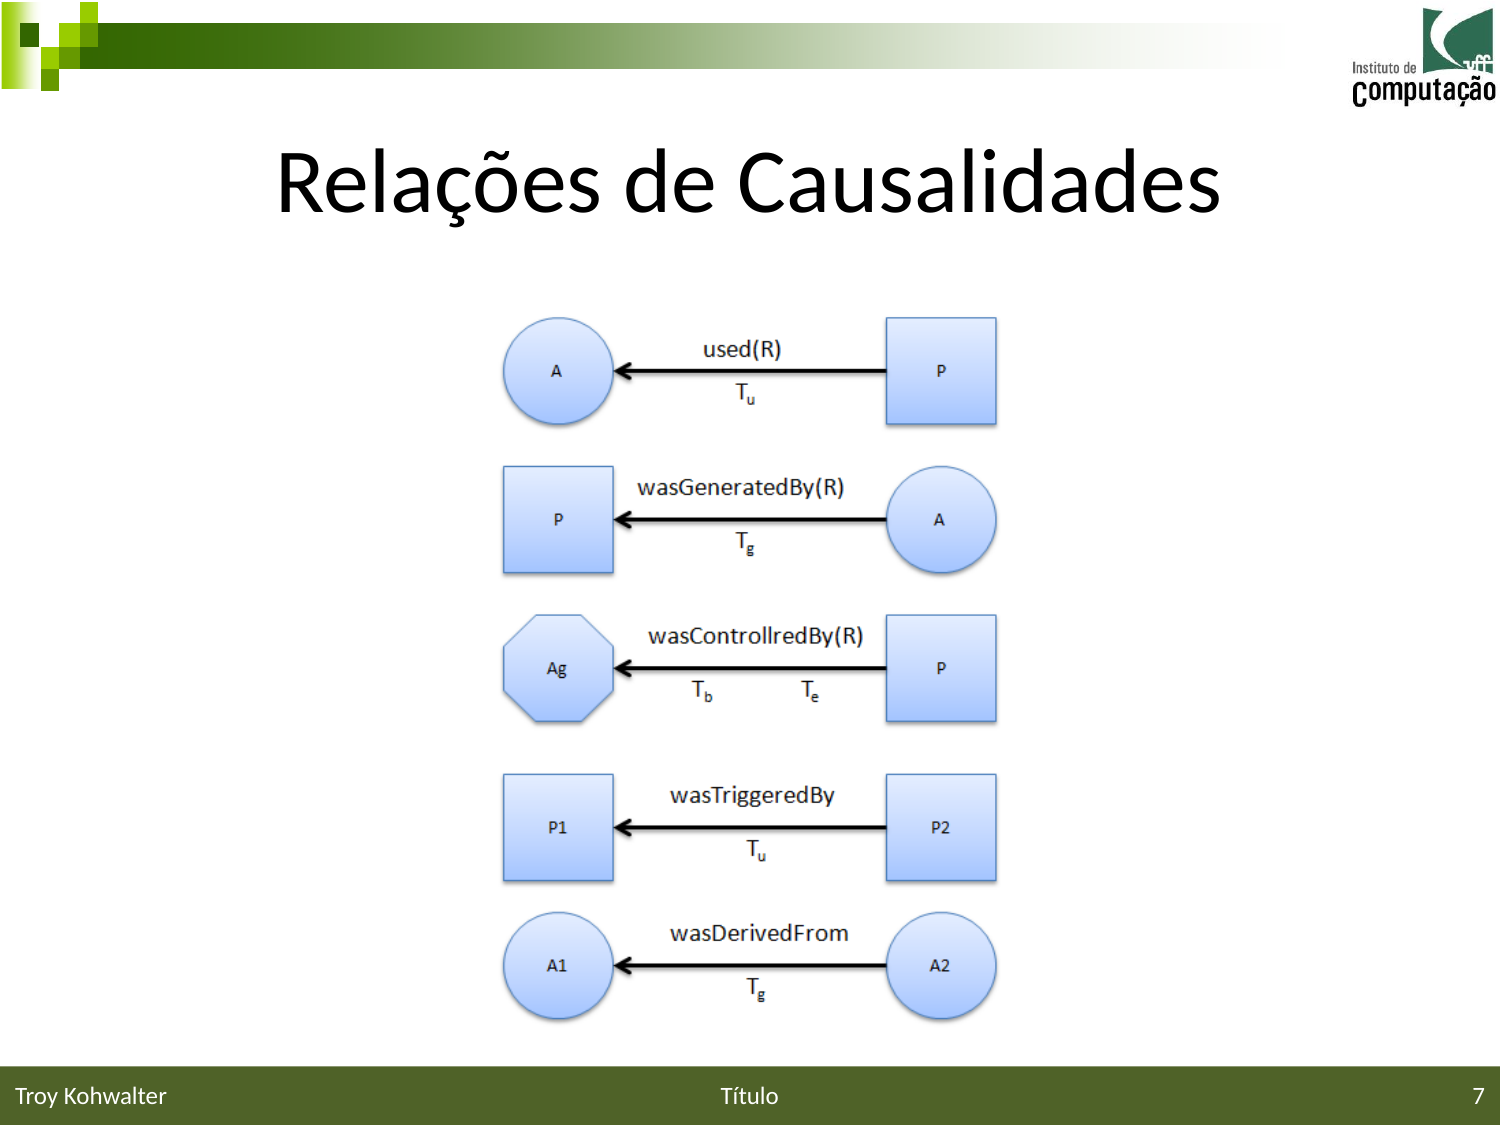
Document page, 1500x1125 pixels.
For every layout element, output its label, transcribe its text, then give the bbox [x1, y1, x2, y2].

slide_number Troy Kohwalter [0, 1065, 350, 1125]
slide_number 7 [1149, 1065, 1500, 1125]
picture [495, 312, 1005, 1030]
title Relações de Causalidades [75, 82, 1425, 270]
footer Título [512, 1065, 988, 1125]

WHAT YOU WILL DO
Print each record exactly as it stands, skipping the pictures.

TASK ANSWER
Document page, 1500x1125 pixels.
For every layout element, output its label, transcribe its text, then give the bbox [x1, y1, x2, y2].

slide_number Troy Kohwalter [0, 1065, 350, 1125]
slide_number 7 [1149, 1065, 1500, 1125]
picture [495, 312, 1005, 1030]
title Relações de Causalidades [75, 82, 1425, 270]
footer Título [512, 1065, 988, 1125]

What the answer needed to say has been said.